Drawing on our experience navigating through the 2007-2009 recession and the recent COVID-19 crisis, we have an optimistic outlook on the MCA industry’s prospects during potential economic downturns.
For those of you in a rush, here are the key takeaways:
- The MCA industry has successfully navigated past economic crises.
- In a recession, stronger credit quality merchants will quickly turn to the MCA space, maintaining or increasing industry pricing rates.
- The 2007-2009 period saw historically strong returns from a risk/reward perspective, suggesting the potential for similar opportunities in future recessions.
- A multi-year view and reinvestment strategy can generate favorable compounded returns for MCA investors.
Here’s the detail
The MCA industry has thrived for decades, offering revenue-based financing for small businesses and merchants.
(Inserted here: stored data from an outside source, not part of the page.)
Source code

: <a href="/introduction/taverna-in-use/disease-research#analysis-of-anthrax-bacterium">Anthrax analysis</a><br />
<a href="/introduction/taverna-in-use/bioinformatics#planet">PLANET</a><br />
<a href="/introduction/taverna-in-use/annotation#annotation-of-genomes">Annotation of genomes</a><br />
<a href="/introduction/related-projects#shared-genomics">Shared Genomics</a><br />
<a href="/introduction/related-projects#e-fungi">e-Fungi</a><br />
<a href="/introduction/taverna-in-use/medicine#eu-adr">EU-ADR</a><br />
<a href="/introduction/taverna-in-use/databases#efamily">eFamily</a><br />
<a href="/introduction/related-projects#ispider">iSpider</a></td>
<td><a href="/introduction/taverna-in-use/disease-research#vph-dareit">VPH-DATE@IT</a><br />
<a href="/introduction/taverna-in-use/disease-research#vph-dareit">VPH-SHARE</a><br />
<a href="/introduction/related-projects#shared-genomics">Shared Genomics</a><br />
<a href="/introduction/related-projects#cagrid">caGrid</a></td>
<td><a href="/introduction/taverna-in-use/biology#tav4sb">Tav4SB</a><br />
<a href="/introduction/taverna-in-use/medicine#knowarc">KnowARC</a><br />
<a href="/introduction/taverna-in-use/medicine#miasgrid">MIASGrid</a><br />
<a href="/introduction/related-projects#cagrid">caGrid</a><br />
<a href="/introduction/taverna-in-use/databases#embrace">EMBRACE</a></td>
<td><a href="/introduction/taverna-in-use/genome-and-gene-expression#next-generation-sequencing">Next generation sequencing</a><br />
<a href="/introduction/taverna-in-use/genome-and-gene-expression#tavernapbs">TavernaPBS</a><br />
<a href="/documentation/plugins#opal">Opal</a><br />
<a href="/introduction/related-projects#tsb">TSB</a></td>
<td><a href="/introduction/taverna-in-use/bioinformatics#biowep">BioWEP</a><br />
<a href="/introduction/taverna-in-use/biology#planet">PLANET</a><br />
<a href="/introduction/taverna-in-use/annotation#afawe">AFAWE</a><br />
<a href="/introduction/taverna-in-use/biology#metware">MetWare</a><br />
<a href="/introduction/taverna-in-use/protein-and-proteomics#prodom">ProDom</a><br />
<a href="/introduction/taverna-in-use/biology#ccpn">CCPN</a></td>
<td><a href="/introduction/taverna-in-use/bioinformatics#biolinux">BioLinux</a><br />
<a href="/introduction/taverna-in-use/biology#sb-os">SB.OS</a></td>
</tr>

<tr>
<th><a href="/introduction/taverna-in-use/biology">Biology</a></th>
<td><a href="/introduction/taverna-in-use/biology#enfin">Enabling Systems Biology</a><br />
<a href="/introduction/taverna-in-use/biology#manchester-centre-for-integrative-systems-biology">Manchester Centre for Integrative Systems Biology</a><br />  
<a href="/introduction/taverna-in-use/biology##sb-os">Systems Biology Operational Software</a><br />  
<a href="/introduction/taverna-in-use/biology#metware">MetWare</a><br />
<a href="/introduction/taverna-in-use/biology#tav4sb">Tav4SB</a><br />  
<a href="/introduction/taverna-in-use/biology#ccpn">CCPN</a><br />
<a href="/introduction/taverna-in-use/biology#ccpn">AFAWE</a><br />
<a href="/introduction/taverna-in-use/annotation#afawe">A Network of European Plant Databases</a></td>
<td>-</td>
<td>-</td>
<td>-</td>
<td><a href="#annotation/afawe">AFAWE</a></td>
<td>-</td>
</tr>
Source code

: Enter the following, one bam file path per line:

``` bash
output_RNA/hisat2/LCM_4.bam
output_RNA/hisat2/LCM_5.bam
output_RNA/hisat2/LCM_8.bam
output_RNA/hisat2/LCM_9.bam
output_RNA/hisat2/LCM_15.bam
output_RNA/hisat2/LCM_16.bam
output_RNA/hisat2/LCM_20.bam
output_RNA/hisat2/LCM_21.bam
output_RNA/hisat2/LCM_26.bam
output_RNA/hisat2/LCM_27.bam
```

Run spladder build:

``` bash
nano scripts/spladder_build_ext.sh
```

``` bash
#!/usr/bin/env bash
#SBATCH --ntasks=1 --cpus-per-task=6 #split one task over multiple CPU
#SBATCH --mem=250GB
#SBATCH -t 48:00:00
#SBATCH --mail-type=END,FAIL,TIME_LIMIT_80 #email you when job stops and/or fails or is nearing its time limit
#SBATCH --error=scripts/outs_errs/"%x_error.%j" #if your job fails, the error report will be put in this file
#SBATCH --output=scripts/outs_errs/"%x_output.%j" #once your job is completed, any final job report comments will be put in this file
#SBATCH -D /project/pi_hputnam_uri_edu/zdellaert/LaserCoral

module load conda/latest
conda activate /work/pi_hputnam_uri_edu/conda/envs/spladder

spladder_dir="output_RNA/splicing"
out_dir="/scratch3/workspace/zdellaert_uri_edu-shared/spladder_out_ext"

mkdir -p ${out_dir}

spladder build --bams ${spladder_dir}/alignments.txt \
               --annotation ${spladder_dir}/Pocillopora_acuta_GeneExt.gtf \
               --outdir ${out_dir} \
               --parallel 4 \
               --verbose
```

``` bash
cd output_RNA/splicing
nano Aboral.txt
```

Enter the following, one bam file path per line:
It proved its resilience during the 2007-2009 Recession and the COVID-19 pandemic, with many in the industry considering these challenging times as prime opportunities for growth and investment.
While history never exactly repeats itself, it can certainly rhyme, and we believe the MCA industry can thrive in a recession, similar to what we experienced over a decade ago.
MCAs provide what banks won’t during a recession
One key factor that could drive growth in the MCA industry during a recession is the reduction in available capital for small businesses. As traditional lenders, such as banks and alternative lenders, become more risk-averse and withdraw from the market, merchants will turn to MCA providers for financing.
This shift creates a unique opportunity for the MCA industry to step in and fill the void left by traditional lenders.
In previous economic crises, we have seen MCA portfolios perform positively despite initial challenges. For instance, during the COVID-19 pandemic, MCA portfolios experienced a spike in default rates, but as the economy rebounded, default rates also decreased, and many portfolios yielded positive returns.
Similarly, during the 2008 recession, the MCA industry quickly adapted to the changing economic landscape and created well-balanced portfolios.
A higher proportion of top quality merchants
Another potential advantage for the MCA industry in a recessionary environment is the influx of higher credit quality merchants. As these merchants lose access to traditional financing options, they will turn to MCA providers for their working capital needs.
This influx of higher credit quality merchants has historically maintained or even increased industry pricing rates while creating stronger portfolios with similar target yields.
The MCA industry has come a long way in managing and underwriting risk in stressful environments thanks to improved data collection, transparency, and reporting. These advancements, combined with Supervest’s ability to analyze thousands of data points from our partners, uniquely position us within the industry.
A time of opportunity
To summarize then, although the exact timing and impact of a recessionary event are notoriously difficult to predict, our experience from past economic crises suggests that the MCA industry can adapt and thrive in challenging times.
With a strong supply of high quality merchants, an ability to pivot quickly, and a focus on high-return investment strategies, we believe the MCA industry can continue to offer favorable opportunities for investors.